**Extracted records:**
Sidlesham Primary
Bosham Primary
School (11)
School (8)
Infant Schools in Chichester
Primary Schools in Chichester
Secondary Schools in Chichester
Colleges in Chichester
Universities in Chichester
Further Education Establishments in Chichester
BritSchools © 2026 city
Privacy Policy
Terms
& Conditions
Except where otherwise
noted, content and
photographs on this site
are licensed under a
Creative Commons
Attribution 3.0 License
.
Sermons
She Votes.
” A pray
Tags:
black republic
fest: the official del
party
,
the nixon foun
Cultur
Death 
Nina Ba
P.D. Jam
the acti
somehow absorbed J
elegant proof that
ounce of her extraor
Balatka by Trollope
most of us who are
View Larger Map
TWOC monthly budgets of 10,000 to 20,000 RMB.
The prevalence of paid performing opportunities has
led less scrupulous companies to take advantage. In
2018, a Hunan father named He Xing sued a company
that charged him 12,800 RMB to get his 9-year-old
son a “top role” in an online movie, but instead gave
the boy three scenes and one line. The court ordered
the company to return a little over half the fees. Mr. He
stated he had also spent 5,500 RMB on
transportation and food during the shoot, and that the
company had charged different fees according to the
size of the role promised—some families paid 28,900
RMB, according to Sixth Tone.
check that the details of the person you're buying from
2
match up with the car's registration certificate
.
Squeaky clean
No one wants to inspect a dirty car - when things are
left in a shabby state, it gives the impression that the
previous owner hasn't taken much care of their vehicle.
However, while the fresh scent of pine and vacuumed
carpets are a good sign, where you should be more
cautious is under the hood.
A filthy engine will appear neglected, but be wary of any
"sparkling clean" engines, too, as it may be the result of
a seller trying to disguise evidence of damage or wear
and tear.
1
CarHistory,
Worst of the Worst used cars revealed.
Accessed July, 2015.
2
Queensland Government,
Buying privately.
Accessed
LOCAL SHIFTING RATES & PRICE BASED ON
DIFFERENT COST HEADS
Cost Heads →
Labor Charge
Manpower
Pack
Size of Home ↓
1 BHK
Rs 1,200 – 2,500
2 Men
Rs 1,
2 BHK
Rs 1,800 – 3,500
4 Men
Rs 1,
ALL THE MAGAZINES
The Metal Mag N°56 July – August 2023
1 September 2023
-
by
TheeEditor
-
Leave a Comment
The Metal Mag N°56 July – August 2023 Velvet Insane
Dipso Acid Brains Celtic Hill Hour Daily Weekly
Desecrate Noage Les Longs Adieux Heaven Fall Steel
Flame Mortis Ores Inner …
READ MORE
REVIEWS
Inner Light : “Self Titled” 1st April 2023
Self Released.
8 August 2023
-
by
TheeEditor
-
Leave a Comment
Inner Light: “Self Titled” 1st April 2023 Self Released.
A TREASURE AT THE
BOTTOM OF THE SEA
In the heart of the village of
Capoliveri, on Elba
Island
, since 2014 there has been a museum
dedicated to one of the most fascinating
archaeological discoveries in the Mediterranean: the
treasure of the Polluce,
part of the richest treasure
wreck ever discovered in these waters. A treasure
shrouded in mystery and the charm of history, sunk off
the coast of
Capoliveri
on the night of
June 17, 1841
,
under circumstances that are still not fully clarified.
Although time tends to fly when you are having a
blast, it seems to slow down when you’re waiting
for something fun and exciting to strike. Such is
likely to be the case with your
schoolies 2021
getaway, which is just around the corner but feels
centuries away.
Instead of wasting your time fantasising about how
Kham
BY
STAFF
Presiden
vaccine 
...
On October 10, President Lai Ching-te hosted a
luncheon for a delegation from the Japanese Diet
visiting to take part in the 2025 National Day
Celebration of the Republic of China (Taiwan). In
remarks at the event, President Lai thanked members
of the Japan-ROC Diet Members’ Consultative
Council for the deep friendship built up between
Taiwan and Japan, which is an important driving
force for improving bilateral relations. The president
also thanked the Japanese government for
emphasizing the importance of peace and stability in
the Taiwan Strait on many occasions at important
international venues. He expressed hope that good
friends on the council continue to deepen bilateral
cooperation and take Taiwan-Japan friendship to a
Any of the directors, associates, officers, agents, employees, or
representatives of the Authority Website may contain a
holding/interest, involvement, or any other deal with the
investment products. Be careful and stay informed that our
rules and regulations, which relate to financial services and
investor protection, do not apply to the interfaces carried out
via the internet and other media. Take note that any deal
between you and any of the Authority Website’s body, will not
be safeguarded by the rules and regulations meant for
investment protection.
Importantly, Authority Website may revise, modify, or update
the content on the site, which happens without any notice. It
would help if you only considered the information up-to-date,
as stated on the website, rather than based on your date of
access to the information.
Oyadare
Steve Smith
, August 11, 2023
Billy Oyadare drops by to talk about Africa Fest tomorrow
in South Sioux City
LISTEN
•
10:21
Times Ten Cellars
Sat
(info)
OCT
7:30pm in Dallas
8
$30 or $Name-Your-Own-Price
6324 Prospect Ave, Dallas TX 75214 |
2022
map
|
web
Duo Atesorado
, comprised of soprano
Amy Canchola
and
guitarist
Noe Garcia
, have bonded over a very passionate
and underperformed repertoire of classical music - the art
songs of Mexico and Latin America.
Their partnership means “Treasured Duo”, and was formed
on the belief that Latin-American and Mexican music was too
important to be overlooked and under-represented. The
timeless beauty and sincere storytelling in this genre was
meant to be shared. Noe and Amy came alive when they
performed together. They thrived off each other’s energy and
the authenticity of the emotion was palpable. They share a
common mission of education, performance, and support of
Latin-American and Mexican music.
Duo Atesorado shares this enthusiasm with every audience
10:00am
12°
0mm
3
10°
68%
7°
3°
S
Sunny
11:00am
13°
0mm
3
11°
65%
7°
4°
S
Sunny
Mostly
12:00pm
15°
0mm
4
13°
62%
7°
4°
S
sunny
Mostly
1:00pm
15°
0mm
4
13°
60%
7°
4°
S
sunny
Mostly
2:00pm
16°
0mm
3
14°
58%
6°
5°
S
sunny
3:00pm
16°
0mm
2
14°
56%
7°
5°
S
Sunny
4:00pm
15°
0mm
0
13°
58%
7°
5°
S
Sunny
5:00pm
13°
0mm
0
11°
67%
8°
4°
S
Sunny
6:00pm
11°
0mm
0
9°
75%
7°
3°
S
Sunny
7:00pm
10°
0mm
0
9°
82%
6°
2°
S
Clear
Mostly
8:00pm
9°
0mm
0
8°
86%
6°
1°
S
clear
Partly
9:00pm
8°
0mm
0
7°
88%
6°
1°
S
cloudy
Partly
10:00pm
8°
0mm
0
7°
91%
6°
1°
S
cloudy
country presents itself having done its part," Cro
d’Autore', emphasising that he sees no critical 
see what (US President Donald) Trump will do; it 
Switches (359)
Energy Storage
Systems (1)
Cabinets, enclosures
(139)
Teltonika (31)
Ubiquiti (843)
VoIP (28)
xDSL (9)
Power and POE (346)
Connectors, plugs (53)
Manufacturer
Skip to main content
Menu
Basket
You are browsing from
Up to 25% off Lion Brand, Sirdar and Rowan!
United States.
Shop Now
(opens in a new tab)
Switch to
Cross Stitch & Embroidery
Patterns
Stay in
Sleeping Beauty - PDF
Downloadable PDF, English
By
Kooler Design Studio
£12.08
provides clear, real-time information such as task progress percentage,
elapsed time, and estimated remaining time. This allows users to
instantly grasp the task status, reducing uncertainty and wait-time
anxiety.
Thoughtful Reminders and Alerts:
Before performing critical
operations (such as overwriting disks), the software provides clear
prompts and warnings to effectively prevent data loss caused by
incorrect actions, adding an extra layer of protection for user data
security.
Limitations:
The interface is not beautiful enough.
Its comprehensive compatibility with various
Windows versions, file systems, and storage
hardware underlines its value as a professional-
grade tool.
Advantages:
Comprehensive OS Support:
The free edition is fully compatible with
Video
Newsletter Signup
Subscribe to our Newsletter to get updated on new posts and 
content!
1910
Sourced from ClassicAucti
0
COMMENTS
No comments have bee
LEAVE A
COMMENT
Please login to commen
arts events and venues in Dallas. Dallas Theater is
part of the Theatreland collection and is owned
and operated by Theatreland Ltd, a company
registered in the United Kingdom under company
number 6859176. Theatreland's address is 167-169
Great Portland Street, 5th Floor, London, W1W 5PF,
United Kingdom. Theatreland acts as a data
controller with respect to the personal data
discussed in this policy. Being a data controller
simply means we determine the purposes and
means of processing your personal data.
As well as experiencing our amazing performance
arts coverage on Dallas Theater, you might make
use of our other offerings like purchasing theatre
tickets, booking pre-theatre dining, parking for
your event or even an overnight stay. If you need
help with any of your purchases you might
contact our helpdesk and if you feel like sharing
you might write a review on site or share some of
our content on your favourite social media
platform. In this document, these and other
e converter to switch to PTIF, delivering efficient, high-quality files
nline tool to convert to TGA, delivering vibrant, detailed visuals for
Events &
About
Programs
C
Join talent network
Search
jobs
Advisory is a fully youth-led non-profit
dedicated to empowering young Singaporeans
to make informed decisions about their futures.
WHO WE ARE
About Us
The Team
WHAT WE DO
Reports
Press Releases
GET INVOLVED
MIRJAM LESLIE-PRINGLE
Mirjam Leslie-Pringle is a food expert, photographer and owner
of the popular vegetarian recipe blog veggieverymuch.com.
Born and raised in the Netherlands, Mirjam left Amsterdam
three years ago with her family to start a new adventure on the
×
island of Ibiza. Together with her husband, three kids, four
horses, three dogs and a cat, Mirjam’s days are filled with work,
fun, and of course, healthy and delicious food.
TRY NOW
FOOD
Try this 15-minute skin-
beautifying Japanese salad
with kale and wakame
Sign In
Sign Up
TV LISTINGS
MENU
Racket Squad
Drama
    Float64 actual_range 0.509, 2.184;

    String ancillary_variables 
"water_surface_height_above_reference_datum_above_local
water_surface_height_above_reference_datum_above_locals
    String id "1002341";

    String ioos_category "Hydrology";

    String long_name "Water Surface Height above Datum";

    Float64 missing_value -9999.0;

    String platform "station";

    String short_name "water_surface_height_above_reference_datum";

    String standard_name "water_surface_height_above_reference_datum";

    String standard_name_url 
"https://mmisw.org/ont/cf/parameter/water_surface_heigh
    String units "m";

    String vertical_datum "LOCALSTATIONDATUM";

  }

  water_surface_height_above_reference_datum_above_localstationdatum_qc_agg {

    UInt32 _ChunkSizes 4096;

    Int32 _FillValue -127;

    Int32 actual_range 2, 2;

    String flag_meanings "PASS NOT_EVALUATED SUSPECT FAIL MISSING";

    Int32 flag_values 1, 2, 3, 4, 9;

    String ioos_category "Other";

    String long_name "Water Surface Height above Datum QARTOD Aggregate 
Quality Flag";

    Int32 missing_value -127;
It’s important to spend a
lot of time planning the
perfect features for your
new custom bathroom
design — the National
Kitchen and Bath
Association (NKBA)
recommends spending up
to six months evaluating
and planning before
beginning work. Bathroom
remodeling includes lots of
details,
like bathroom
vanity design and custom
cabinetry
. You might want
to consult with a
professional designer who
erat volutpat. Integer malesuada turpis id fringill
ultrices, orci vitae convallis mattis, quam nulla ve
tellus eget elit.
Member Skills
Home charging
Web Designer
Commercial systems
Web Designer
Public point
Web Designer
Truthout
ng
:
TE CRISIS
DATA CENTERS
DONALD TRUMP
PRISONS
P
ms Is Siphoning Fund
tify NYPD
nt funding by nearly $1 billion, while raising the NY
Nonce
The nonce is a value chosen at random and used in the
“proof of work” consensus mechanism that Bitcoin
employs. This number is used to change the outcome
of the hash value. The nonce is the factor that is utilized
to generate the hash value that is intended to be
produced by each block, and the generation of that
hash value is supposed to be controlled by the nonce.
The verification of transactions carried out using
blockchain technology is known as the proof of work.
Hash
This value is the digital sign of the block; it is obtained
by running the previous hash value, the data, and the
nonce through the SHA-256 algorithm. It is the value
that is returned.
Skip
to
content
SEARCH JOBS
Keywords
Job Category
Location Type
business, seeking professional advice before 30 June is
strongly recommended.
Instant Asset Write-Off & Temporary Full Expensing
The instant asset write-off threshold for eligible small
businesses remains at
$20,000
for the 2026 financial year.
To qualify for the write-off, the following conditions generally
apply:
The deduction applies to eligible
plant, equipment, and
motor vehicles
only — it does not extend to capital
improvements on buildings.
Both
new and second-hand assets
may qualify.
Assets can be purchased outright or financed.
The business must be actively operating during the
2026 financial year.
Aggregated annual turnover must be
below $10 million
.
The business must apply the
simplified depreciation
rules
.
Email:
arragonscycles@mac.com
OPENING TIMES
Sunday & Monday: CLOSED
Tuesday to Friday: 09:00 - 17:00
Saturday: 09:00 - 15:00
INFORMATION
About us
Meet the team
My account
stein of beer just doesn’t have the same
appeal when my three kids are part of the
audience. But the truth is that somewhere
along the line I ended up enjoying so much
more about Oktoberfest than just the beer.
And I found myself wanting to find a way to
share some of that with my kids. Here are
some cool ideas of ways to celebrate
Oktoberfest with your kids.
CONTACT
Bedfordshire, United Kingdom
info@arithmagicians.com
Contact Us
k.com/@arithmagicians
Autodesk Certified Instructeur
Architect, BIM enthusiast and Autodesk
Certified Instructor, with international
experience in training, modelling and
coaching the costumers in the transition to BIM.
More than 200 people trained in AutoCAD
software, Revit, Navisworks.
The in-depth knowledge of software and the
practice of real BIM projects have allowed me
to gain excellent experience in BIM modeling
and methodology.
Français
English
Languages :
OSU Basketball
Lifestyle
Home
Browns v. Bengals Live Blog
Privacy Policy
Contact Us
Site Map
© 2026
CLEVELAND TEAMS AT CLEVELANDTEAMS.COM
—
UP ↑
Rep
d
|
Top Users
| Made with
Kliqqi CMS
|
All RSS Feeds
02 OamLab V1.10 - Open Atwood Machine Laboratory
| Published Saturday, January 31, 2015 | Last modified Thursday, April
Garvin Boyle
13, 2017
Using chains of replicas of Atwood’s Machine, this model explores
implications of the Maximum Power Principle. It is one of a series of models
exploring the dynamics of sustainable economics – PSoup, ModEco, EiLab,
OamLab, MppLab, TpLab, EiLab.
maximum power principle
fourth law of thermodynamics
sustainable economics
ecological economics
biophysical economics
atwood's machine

**Exercise description:** With the line holding "DATA CENTERS" as the first and the line holding "The business must apply the" as the last, set down that range of the entries above exactly, and nothing else.

**Solution to this exercise:**
DATA CENTERS
DONALD TRUMP
PRISONS
P
ms Is Siphoning Fund
tify NYPD
nt funding by nearly $1 billion, while raising the NY
Nonce
The nonce is a value chosen at random and used in the
“proof of work” consensus mechanism that Bitcoin
employs. This number is used to change the outcome
of the hash value. The nonce is the factor that is utilized
to generate the hash value that is intended to be
produced by each block, and the generation of that
hash value is supposed to be controlled by the nonce.
The verification of transactions carried out using
blockchain technology is known as the proof of work.
Hash
This value is the digital sign of the block; it is obtained
by running the previous hash value, the data, and the
nonce through the SHA-256 algorithm. It is the value
that is returned.
Skip
to
content
SEARCH JOBS
Keywords
Job Category
Location Type
business, seeking professional advice before 30 June is
strongly recommended.
Instant Asset Write-Off & Temporary Full Expensing
The instant asset write-off threshold for eligible small
businesses remains at
$20,000
for the 2026 financial year.
To qualify for the write-off, the following conditions generally
apply:
The deduction applies to eligible
plant, equipment, and
motor vehicles
only — it does not extend to capital
improvements on buildings.
Both
new and second-hand assets
may qualify.
Assets can be purchased outright or financed.
The business must be actively operating during the
2026 financial year.
Aggregated annual turnover must be
below $10 million
.
The business must apply the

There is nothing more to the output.